De Eurovisión a Frikivisión
 
Y lo consiguió; vaya si lo consiguió. El momento clave llegó en 1997, con la introducción del televoto como sistema para elegir a la canción ganadora: pues ya se sabe que, desde que les das a las masas democráticas el poder, todo es posible. El jurado tradicional era una cosa carca, casposa y completamente demodé. Que vote el pueblo europeo desde sus casas, mientras el ketchup de la hamburguesa le chorretea sobre el sofá. Y, en efecto, el pueblo votó. En 1998 ganó el transexual israelí Dana Internacional gracias al televoto y gracias a la transexualidad (la canción fue lo de menos). Y, desde entonces, los países de Europa Occidental, haciéndose cargo del pampaneo, acompasándose al nuevo espíritu de los tiempos, comprendieron que había que cambiar el chip. Ya no resultaba necesario andar con enfadosos tapujos: al mismo tiempo que Damien Hirst era encumbrado al estrellato del arte contemporáneo con su vaca hecha rodajas, y obedeciendo a la misma lógica, Eurovisión se convertia en Frikivisión, dando origen al país virtual de Frikilandia. Y, claro, lo lógico y normal es que a Frikilandia se manden frikis. En 2006, Finlandia envió al friki-grupo heavy Lordi, con sus espantosas máscaras de demonio, y ganó. Este año, Irlanda manda a la versión celta de la Gallina Caponata (corre el bulo de que pondrá un enorme huevo verde sobre el escenario, y que de él saldrá un homúnculo fabricado en secreto por los raelianos en colaboración con el biotaumaturgo Craig Venter. El homúnculo eructará y se marcará un rap). Y la España -¿Expaña, como dice algún malasombra por ahí?- de ZP, nuestro gran presidente friki, no podía quedarse atrás: ya se sabe que, al menos en cuanto a cultura y avances democráticos, somos la rehostia y estamos a la vanguardia del mundo mundial. Llegada la hora de rendir un servicio crucial a la patria, sólo los valientes se atreven a dar un paso al frente. Es lo que, desde los proto-paisos catalans, ha hecho nuestro gran Andreu Buenafuente: enviar, como campeón de la Nación Española, al valeroso caballero Rodolfo de Chikilicuatre.
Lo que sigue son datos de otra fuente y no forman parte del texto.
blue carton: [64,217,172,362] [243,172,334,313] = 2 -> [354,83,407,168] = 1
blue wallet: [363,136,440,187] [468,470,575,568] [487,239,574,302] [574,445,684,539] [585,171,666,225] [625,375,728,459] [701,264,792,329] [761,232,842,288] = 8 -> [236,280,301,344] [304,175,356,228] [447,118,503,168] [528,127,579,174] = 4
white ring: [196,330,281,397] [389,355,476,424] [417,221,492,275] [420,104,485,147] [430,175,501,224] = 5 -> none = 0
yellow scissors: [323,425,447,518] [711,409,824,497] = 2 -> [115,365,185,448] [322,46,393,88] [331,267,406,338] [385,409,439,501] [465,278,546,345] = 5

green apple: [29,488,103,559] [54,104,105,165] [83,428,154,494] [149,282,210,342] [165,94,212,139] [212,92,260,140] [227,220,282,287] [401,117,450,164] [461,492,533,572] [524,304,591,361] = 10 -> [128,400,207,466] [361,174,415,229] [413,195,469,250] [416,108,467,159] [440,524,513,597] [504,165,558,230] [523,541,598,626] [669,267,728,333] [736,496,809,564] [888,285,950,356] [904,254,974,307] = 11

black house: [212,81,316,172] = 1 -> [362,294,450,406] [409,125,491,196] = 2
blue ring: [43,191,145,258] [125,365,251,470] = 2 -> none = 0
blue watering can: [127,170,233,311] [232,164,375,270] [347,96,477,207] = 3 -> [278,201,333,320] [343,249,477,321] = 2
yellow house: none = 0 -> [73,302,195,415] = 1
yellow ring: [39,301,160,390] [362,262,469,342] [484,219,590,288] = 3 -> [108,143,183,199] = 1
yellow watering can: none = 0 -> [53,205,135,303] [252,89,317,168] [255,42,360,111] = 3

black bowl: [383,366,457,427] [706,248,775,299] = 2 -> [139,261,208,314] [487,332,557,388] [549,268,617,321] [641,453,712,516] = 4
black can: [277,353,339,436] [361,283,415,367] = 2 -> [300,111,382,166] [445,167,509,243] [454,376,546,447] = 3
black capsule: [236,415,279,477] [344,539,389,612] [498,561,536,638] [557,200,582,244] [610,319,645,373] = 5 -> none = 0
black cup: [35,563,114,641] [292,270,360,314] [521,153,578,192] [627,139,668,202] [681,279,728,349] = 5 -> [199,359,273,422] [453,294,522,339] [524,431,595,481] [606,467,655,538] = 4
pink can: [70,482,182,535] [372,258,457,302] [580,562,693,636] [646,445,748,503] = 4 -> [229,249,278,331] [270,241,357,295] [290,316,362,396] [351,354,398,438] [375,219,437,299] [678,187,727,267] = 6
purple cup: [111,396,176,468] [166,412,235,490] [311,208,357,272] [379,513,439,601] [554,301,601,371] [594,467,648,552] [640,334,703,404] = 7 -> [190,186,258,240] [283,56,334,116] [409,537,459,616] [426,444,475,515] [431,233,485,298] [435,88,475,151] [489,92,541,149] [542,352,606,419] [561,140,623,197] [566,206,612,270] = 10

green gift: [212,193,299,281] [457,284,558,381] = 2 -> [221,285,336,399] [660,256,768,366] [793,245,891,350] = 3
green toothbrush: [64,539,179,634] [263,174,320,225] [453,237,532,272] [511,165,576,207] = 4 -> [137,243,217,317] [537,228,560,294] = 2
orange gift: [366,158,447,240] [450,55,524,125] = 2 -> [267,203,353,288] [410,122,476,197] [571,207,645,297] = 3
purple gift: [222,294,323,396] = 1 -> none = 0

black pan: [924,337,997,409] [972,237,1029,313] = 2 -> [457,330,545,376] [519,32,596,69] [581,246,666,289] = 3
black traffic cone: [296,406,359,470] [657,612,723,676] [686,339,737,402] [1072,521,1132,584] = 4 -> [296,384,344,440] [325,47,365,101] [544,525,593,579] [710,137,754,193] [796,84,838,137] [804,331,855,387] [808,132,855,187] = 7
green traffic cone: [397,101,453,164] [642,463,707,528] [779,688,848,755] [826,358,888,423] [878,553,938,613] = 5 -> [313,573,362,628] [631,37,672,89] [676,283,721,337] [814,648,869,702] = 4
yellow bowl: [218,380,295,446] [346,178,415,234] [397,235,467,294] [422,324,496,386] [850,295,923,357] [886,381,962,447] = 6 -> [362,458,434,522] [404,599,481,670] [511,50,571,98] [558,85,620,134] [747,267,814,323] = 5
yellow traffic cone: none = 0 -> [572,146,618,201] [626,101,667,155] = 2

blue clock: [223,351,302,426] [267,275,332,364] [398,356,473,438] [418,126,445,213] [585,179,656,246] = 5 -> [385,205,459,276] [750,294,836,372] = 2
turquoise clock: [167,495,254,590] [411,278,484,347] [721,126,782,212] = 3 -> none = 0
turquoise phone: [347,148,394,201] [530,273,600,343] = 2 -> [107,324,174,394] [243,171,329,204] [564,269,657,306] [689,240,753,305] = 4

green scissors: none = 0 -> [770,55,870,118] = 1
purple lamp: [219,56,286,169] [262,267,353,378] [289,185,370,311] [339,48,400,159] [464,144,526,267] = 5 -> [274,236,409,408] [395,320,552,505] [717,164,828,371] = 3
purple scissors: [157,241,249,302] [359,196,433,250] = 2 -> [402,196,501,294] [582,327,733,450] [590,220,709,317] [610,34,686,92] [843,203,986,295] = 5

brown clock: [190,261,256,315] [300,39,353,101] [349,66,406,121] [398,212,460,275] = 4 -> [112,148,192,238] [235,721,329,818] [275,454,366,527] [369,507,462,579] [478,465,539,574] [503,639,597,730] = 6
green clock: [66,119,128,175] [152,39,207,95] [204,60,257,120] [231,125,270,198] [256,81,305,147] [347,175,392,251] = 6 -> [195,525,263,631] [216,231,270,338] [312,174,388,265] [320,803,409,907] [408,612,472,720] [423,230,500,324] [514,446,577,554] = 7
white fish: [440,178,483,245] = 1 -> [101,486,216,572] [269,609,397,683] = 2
Al bueno de Andreu le deberemos que, en Frikivisión 2008, por lo menos a frikis no nos pueda ganar nadie.
 
Postdata: los países bárbaros del Este –Turquía, Ucrania etc.-, aún insuficientemente instruidos en el nihilismo friki, mandan a Eurovisión a turgentes Xenas que, apoyadas en potentes coreografías, cantan un pop mezclado con ritmos zíngaros, orientales y balcánicos y encantan al personal. El paradigma es la ucraniana Ruslana, ganadora de 2004 con sus Wild Dances. El futuro pertenece a los bárbaros, sus gargantas bravas y sus genes vigorosos. Y por cierto: como lo cortés no quita lo valiente, reconozcamos que, en cuanto que producto de márketing, el chiki chiki es una genialidad. Yo mismo me sorprendo tarareándolo a todas horas por los pasillos de mi casa. Y hasta hago –sí, sí-, junto con mi mujer, lo del maikeljackson y el robocop. Pero es que tenemos un bebé de siete meses y de alguna manera hay que entretenerlo.